-------- Texte de la page --------
Comment exfiltrer le blé ukrainien retenu dans le port d’Odessa ? Malgré le voyage à Moscou du président de l’Union africaine, les discussions patinent.
Plus les jours passent et moins le déblocage du port d’Odessa et des céréales ukrainiennes qui y sont stockées semble à portée de main. Pour l’heure, les efforts louables de l’ONU afin de trouver des solutions ne portent pas leurs fruits, pas plus que la médiation turque. Il faudrait un minimum de confiance entre les belligérants ; la méfiance est partout et on peut le comprendre… C’est dans ce contexte que le président Macron s’est entretenu, jeudi, avec Volodymyr Zelensky et, ce vendredi 10 mai, avec le président sénégalais Macky Sall, de retour de Moscou, où il a plaidé auprès de Vladimir Poutine la cause des Africains menacés de famine.
-------- Enregistrements extraits --------
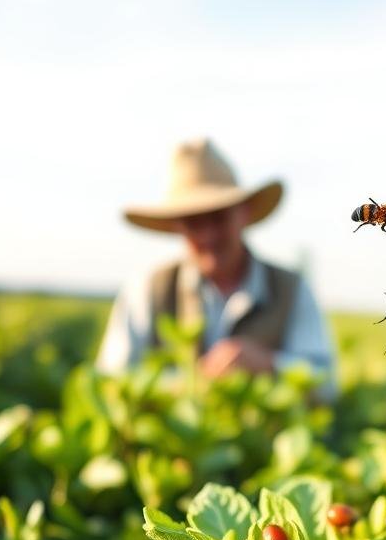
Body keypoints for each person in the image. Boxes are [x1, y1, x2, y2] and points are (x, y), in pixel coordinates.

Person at [96, 140, 335, 392]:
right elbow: (112, 381)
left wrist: (269, 365)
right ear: (177, 226)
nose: (207, 236)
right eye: (193, 223)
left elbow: (327, 385)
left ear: (244, 212)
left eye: (218, 218)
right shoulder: (146, 289)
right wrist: (189, 384)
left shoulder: (291, 288)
--------
* Consignes:
(a) Recopiez, dans l'article sur le blé bloqué à Odessa, le passage qui va de « Comment exfiltrer le » jusqu'à « les discussions patinent. » inclus.
(b) Résumez en deux phrases l'article sur le blé bloqué à Odessa.
Les enregistrements forment un matériau distinct du texte de la page.

* Réponses par consigne:
(a)
Comment exfiltrer le blé ukrainien retenu dans le port d’Odessa ? Malgré le voyage à Moscou du président de l’Union africaine, les discussions patinent.

(b) Le déblocage du port d'Odessa et des céréales ukrainiennes qui y sont stockées paraît de moins en moins proche : ni les efforts de l'ONU ni la médiation turque n'aboutissent pour l'heure, et la méfiance règne entre les belligérants. Dans ce contexte, le président Macron s'est entretenu avec Volodymyr Zelensky, puis avec Macky Sall, revenu de Moscou où il a plaidé auprès de Vladimir Poutine la cause des Africains menacés de famine.